La escena que propone C. Tangana es hermosa y delirante: música en vivo entre amigos y con las copas llenas, tal como ocurre históricamente en las peñas o en los tablaos flamencos, pero frente a una multitud que corea todas las canciones. Se lleva al extremo el concepto que habíamos visto en el Tiny Desk y se potencian los aspectos visuales gracias al minucioso trabajo que hacen las cámaras sobre el escenario, interactuando con toda la troupe. La pantalla (una sola en la parte superior del escenario, en lugar de dos a los costados) ya no está para regalar algún detalle a quienes ocupan las ubicaciones más alejadas, sino que viene a darle al show una impronta cinematográfica pocas veces vista en un recital. Aún teniendo buena perspectiva del escenario, vale la pena quedarse con los ojos puestos en las pantallas y disfrutarlo como si fuera una película. Como en el show de Rosalía que vimos hace un par de meses en Buenos Aires, lo que ocurre en el escenario también puede entenderse como el backstage de una filmación en tiempo real.

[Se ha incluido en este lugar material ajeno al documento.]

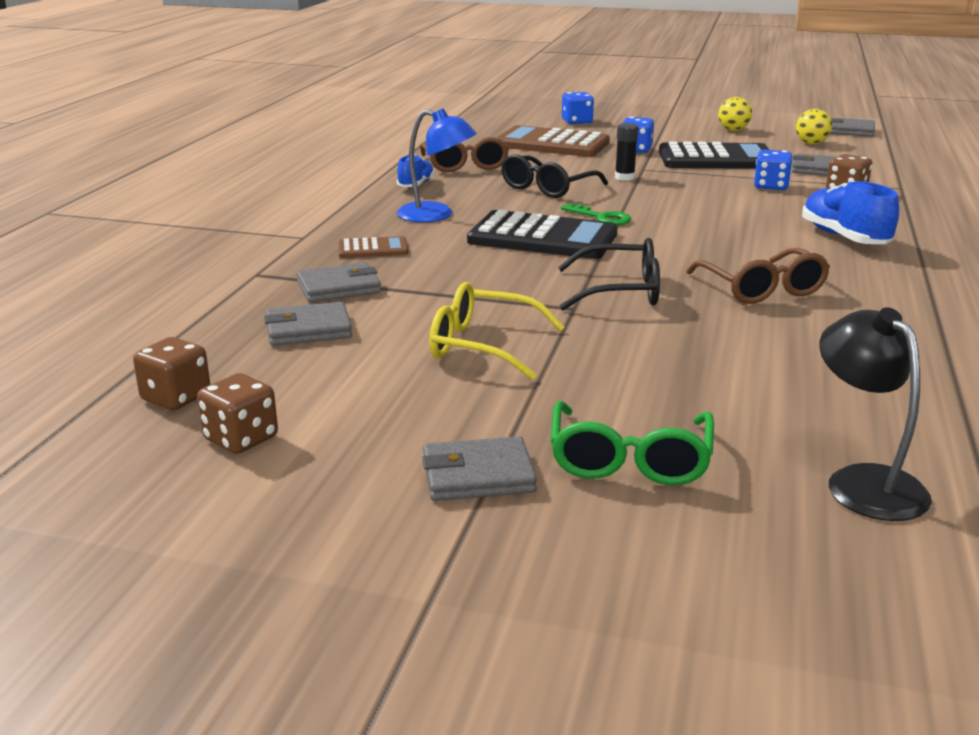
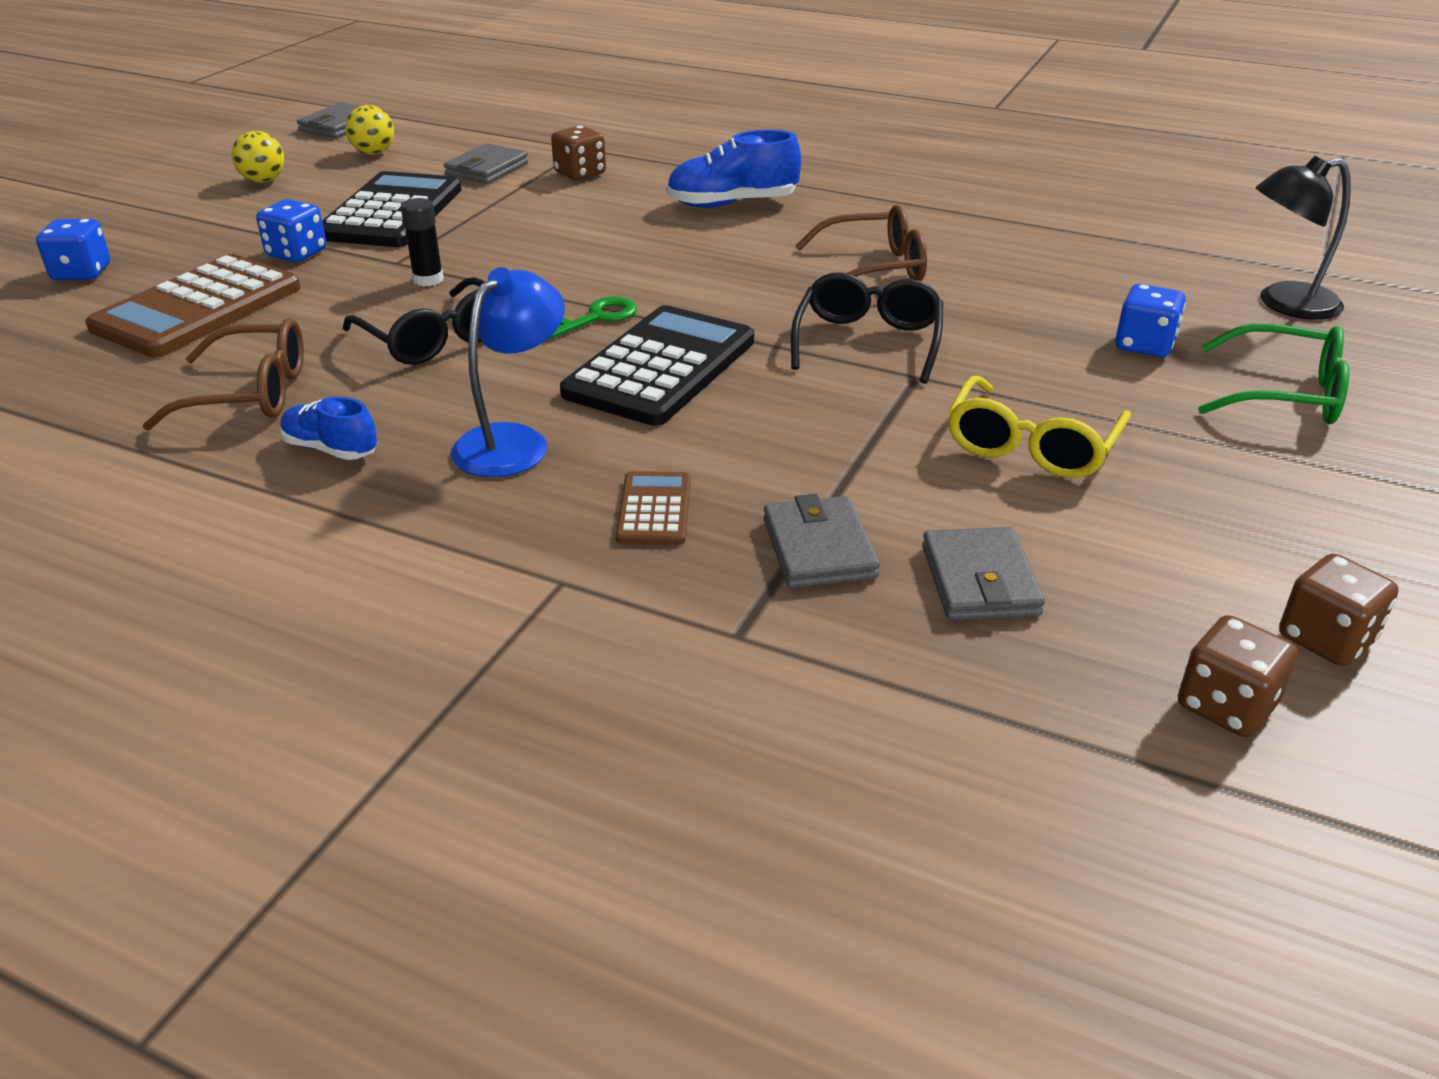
camera: 80 degrees left, 10 degrees up
(478, 475) = (1346, 476): grey wallet -> none
(771, 186) = (533, 204): blue dice -> blue dice (1144, 345)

El impacto positivo de este show fue generalizado, por no decir unánime: todos quedamos encantados. En mi caso, lo único que me faltó fue el factor sorpresa. Los ansiosos solemos conspirar contra la posibilidad de sorprendernos. Yo no solo había visto en YouTube las imágenes de los primeros shows de la gira sino que también tuve la posibilidad de asistir a una función durante un viaje que hice a España en el mes de mayo. El concierto que vi en aquella oportunidad era prácticamente el mismo que se pudo disfrutar esta semana en el Movistar Arena, pero mi situación era bien diferente. En España había ido al concierto solo, sin compañía, y esta vez estaba rodeado de amigos, de varios grupos de amigos.

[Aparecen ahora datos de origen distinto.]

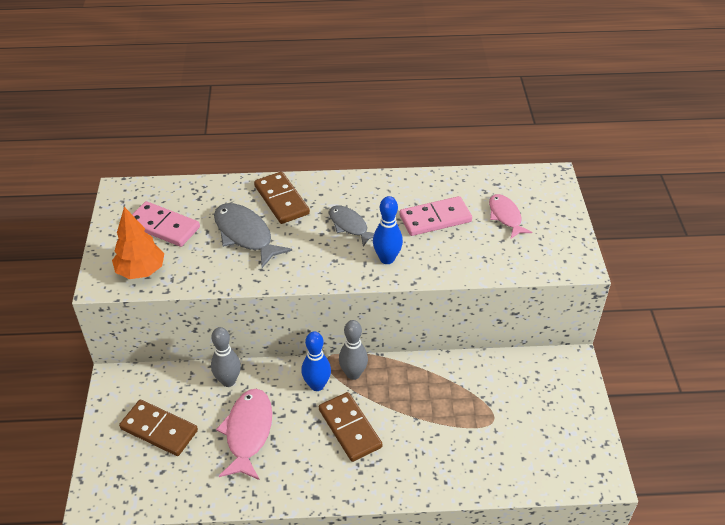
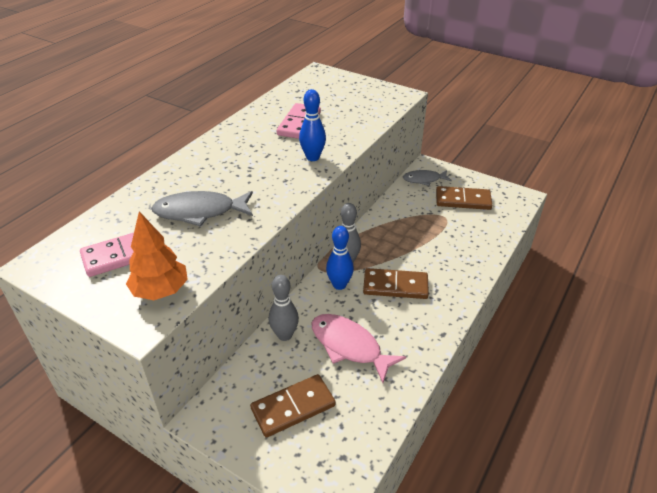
camera: 55 degrees left, 5 degrees down
(281, 200) = (186, 178): brown domino -> brown domino (463, 200)
(350, 226) = (258, 159): grey fish -> grey fish (424, 179)
(505, 216) = (331, 99): pink fish -> none

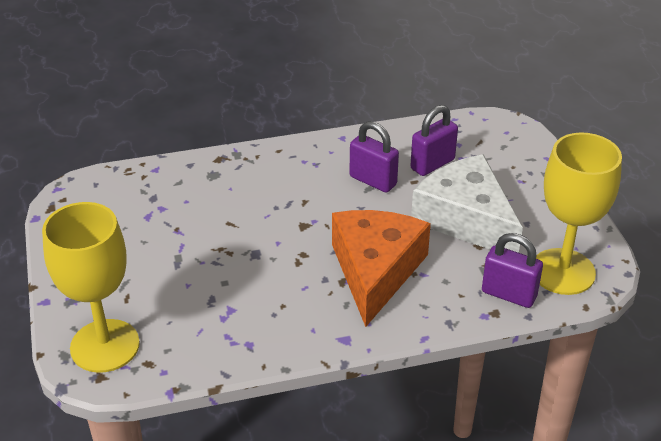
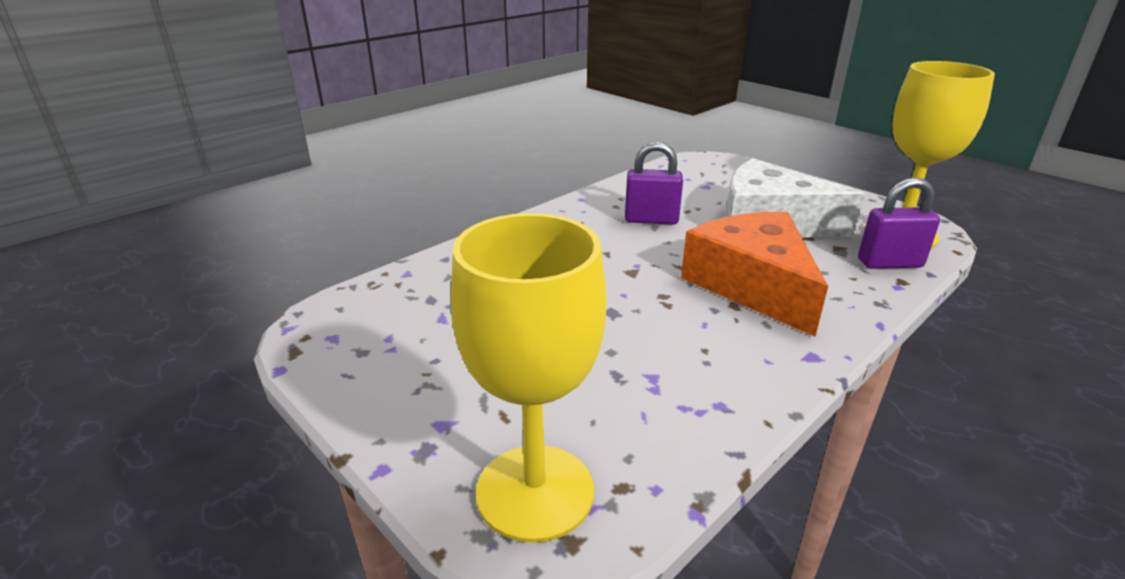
camera: 30 degrees left, 10 degrees down
(432, 164) = (686, 195): purple padlock -> none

Pude compartir momentos del show con algunos de ellos y fue un placer ver las caras de todos a la salida e ir charlando sobre lo fuera de serie que fue este espectáculo mientras caminábamos por Corrientes hasta Jorge Newbery buscando algún lugar para comer. Todos habíamos empezado el día con una derrota, con una gran desilusión, y nos habíamos encontrado de golpe con un recital que era prácticamente un manifiesto de cómo disfrutar la vida. Nuestra realidad no era tan festiva, lamentablemente: era la noche de un martes, al día siguiente había que trabajar y hasta el entusiasmo irracional que trae un mundial parecía escaparse de nuestras manos mucho antes de lo pensado. Por suerte encontramos un lugar abierto, dispuesto a darnos algo de comer y tomar. Juntamos mesas para que entraran todos y por un instante nos sentimos en ese estado de gracia que proponía el concierto de Tangana. Cantamos, comimos y brindamos por haber vivido juntos uno de esos recitales que no se olvidan fácilmente.